Patience, SteveShark…patience…

10 Responses

  1. “I’m not normally a keen gardener – I’ve always left that to Mrs Shark who is – but I’m enjoying this garden clearing lark immensely.”

    Give a man power tools, and he’s happy… 😉

  2. i have to say that I am in the middle of buying my second property in the area I live in in France and it is going perfectly, the omly problem is caused by me, trying to find some paperwork the Notaire needs, good luck with the purchase though.

  3. Slash and burn gardening! The best kind! With petrol-powered plant pulverisers too. Oh, it’s a herbicidal maniac’s dream.

    The only reasons for growing anything are to eat them, smoke them or burn them. Plants have no other purpose. Grass grows just so we can imagine other people’s faces on it while mowing. It’s therapeutic.

    Next you’ll need the chemical weapons – the Weed Death Spray, the Slug Pub of Doom and the Ant Napalm (burning polystyrene on the end of a stick).

    Gardening can be fun if you look at it from a Vlad the Impaler viewpoint.

    Just don’t kill the hedgehogs. Gardens are improved by anything with spikes.
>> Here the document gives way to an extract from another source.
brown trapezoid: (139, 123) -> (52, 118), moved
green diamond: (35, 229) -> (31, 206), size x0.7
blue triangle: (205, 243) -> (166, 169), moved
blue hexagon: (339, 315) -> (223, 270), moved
  4. Oh yes, we’ve been waging chemical warfare too – fucking right!
    Stump killer, herbicides and insecticides of all kinds.
    One of of our future neighbours commented on our use of chemicals as environmentally unfriendly but, eh monsieur, what the merde if it works?

  5. I’ve also bought a chainsaw…

    MWHA-HA-HA!

  6. Weedkiller, environmentally unfriendly. I’ve had this argument before.

    The environment is full of weeds. I don’t like weeds. Therefore I need something that is unfriendly to this environment and friendly to the one I’d rather have.

    Ooo, look. Environmentally unfriendly chemicals. Just what I need.

    Then I can concrete the bastard thing and cover it with Astroturf.

    I have seriously considered concreting the flower beds, painting the concrete brown and drilling holes I can put plastic flowers into every spring. So far I haven’t but it puts the shits up the plants whenever I explain it to them.

    Have to keep them scared. I learned that from Government.

  7. I wish I had an excuse to buy a chainsaw. Just in case of zombie attack.

  8. I haven’t used it yet, although my brother-in-law is coming to stay today so he’ll teach me to use it.
    It’s not something I’d want to fall foul of…

  9. Two gardening hints : 1 Don’t grub up the blackthorn (that green shambles with the sloes on it). 2. Don’t listen if some fool says “make sloe gin”. That would be a total waste; they make FABULOUS jam.

  10. I really enjoy gardening! I’m looking forward to reading your posts!